Grace Fryer’in omurgası ezilmişti ve çelik bir sırtlık takması gerekti. Başka bir kızın çenesinde inanılmaz büyüklükte tümör gelişmişti, kızların bacakları kısalmıştı ve kendiliğinden kırılıyordu. Ürkütücü şekilde, hasarlı kemikler, radyum nedeniyle parlamaya başlamıştı. Kızlar, gecenin bir yarısı aynada kendilerine baktıklarında, parladıklarını görerek radyum zehirlenmesi yaşadıklarını anlıyorlardı. Martland, zehirlenmenin ölümcül olduğunu anlamıştı. Radyumu kemiklerden çıkarmanın bir yolu yoktu.
1927 yılında genç bir avukat olan Raymond Berry, Grace ve dört arkadaşının defalarca avukatlar tarafından reddedilen davasına bakmayı kabul etti. Ancak zaman tükeniyordu, kadınlara dört ay ömürleri kaldığı söylenmişti. Davanın açılması büyük bir şok dalgası yarattı ve Amerika’nın dört bir yanında çalışan kadran ressamları kızlar olaylara dâhil olmaya başladılar.
1938 yılında Catherine Wolfe’nin (evlendikten sonra soyadı Donohue oldu) kalçasında greyfurt büyüklüğünde bir tümör gelişti. O da Mollie gibi önce dişlerini kaybetmiş, çene kemiğinin parçalarını ağzından toplamak zorunda kalmıştı. Hiç durmadan sızan irin yüzünden ağzında sürekli desenli bir mendil tutuyordu. Kendisinden önce ölen arkadaşları, onu daha da güçlü bir hale getirdi.
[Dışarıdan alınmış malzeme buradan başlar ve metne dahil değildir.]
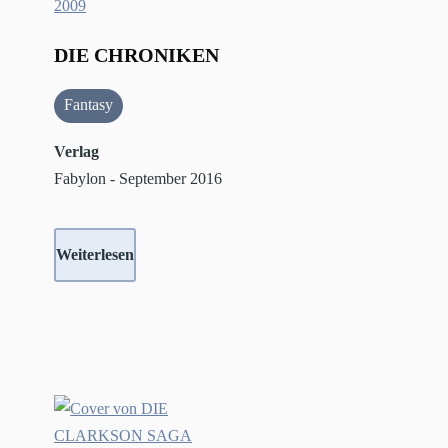
DIE CHRONIKEN
Fantasy
Verlag
Fabylon - September 2016
Weiterlesen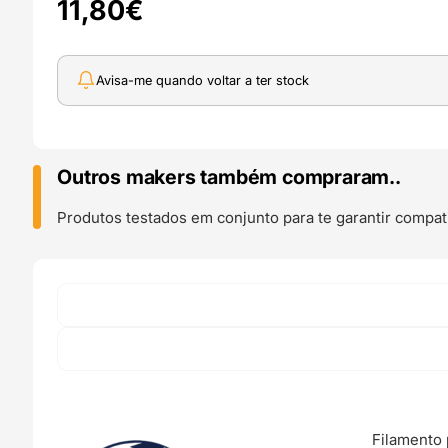
11,80
€
Avisa-me quando voltar a ter stock
Outros makers também compraram..
Produtos testados em conjunto para te garantir compati
Filamento 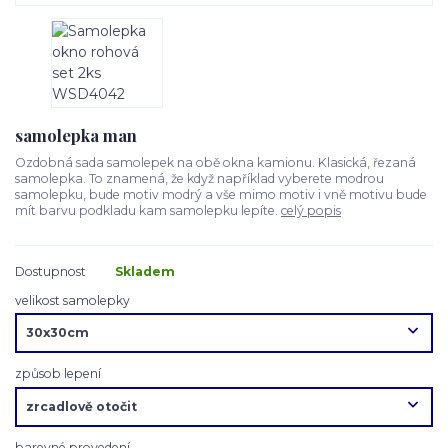
samolepka man
Ozdobná sada samolepek na obě okna kamionu. Klasická, řezaná
samolepka. To znamená, že když například vyberete modrou
samolepku, bude motiv modrý a vše mimo motiv i vně motivu bude
mít barvu podkladu kam samolepku lepíte.
celý popis
Dostupnost
Skladem
velikost samolepky
způsob lepení
barevné provedení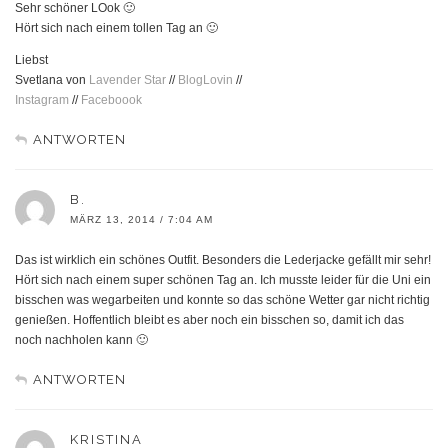
Sehr schöner LOok 🙂
Hört sich nach einem tollen Tag an 🙂
Liebst
Svetlana von
Lavender Star
//
BlogLovin
//
Instagram
//
Faceboook
ANTWORTEN
B.
MÄRZ 13, 2014 / 7:04 AM
Das ist wirklich ein schönes Outfit. Besonders die Lederjacke gefällt mir sehr!
Hört sich nach einem super schönen Tag an. Ich musste leider für die Uni ein
bisschen was wegarbeiten und konnte so das schöne Wetter gar nicht richtig
genießen. Hoffentlich bleibt es aber noch ein bisschen so, damit ich das
noch nachholen kann 🙂
ANTWORTEN
KRISTINA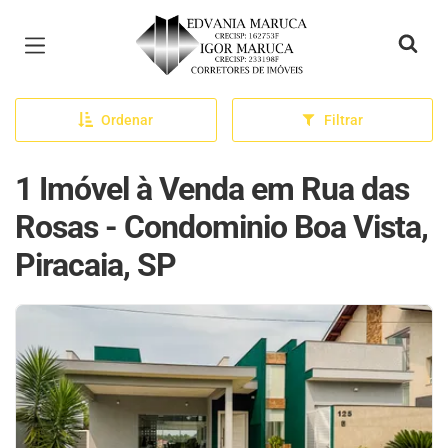
Página inicial
Ordenar
Filtrar
1 Imóvel à Venda em Rua das
Rosas - Condominio Boa Vista,
Piracaia, SP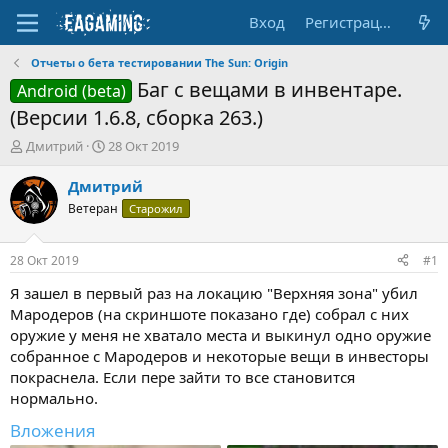
Вход
Регистрация
Отчеты о бета тестировании The Sun: Origin
Баг с вещами в инвентаре.
Android (beta)
(Версии 1.6.8, сборка 263.)
А
Д
Дмитрий
28 Окт 2019
в
а
т
т
Дмитрий
о
а
Ветеран
Старожил
р
н
т
а
е
ч
28 Окт 2019
#1
м
а
ы
л
Я зашел в первый раз на локацию "Верхняя зона" убил
а
Мародеров (на скриншоте показано где) собрал с них
оружие у меня не хватало места и выкинул одно оружие
собранное с Мародеров и некоторые вещи в инвесторы
покраснела. Если пере зайти то все становится
нормально.
Вложения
Catherine, adalet mücadelesine 1930’ların ortasında başladı. Davası 1938’de mahkemede görülmeye başlandığında, ölüme çok yakın olmasına rağmen, doktorlarını dinlemeyip ölüm yatağından onlara cevap verdi. Avukat Leonard Grossman’ın yardımıyla sadece kendisi için değil, Amerika’nın her bölgesindeki işçiler için adaleti tecelli ettirmeyi başardı.